The Log10 (Vapour Pressure (Pa)) was plotted against 1/T (K) and a linear function was obtained. With this equation, the vapour pressure has been calculated for temperatures of 20°C and 25°C.

 

Three trials were conducted and five points were recorded for each trial.
Log10 (Vapour Pressure (Pa)) was plotted against reciprocal temperature and values of vapour pressure were calculated at 20°C and 25°C with the linear function parameters (slope and intercept):

 

Trial	Vapour pressure at 293.15 K	Vapour pressure at 298.15 K
1	0.97 Pa	1.57 Pa
2	0.59 Pa	1.05 Pa
3	0.48 Pa	0.92 Pa
Mean from trials 2 and 3	0.54 Pa	0.99 Pa

Calculated values from trials 2 and 3 respect validity criteria (less than 20% of difference) and the linear functions obtained own a correlation coefficient R² over 0.95.
In conclusion, the mean vapour pressure of test item is 0.54 Pa at 20°C and 0.99 Pa at 25°C.

Description of key information

Vapour Pressure: 0.99Pa at 25ºC (mean n= 3), EU Method A.4 - thermogravimetric effusion method

Key value for chemical safety assessment

Vapour pressure:

0.99 Pa

at the temperature of:

25 °C

Additional information

A study was performed to determine the vapour pressure of the test item.
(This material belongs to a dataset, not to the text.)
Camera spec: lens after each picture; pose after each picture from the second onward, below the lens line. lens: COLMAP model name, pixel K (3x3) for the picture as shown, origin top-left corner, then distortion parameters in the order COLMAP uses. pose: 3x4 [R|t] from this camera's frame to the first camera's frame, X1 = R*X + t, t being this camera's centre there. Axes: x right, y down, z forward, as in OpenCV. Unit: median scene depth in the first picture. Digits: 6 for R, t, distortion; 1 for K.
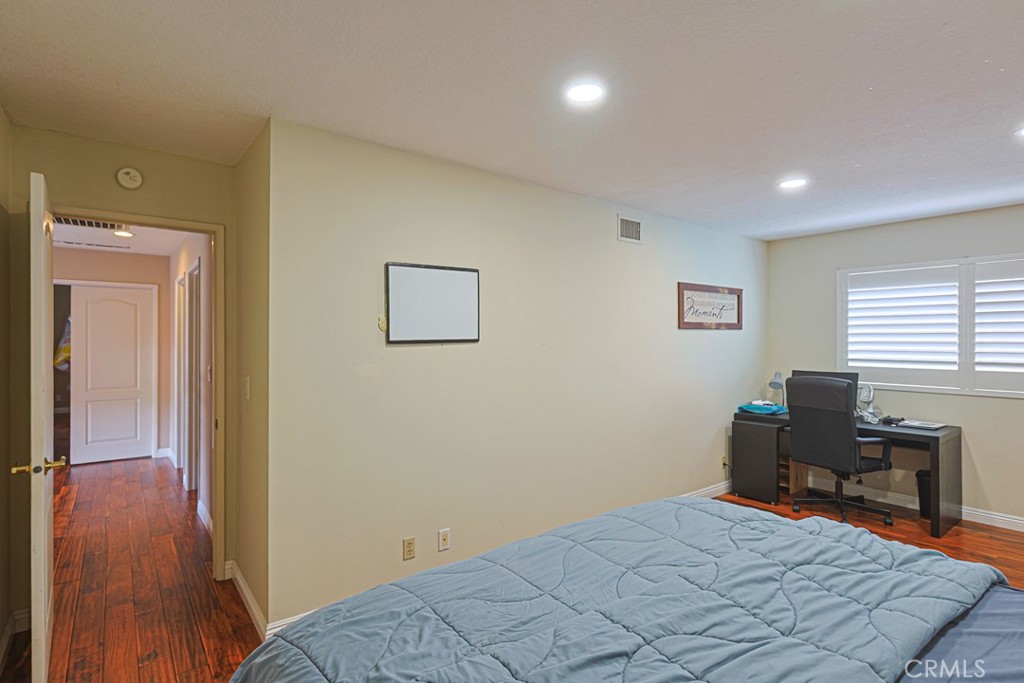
lens RADIAL K [[499.0, 0, 507.5], [0, 499.0, 341.9], [0, 0, 1]] dist [0.003405, 0.000792]
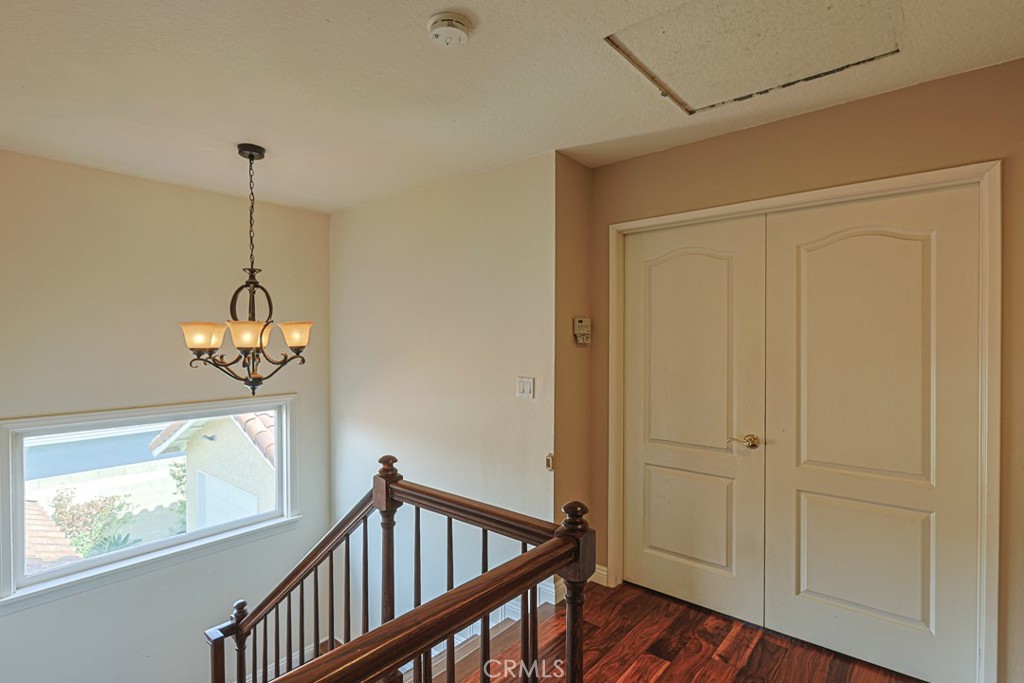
lens RADIAL K [[499.0, 0, 504.1], [0, 499.0, 341.3], [0, 0, 1]] dist [0.003405, 0.000792]
pose [[0.186189, 0.005241, -0.982500, -0.458922], [-0.000171, 0.999986, 0.005302, -0.005339], [0.982514, -0.000819, 0.186188, 0.651549]]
The method followed was designed to be compliant with the OECD guideline for the Testing of Chemicals No. 104, "Vapour pressure" (2006), 23 March 2006 and Commission Regulation No 440/2008 on test methods, Method A.4 (last Adaptation to Technical Progress by Commission Regulation (EU) 2019/1390 of 31 July 2019, with no update to the A1 method since 2009).

The mean vapour pressure of test item is 0.54 Pa at 20°C and 0.99 Pa at 25°C.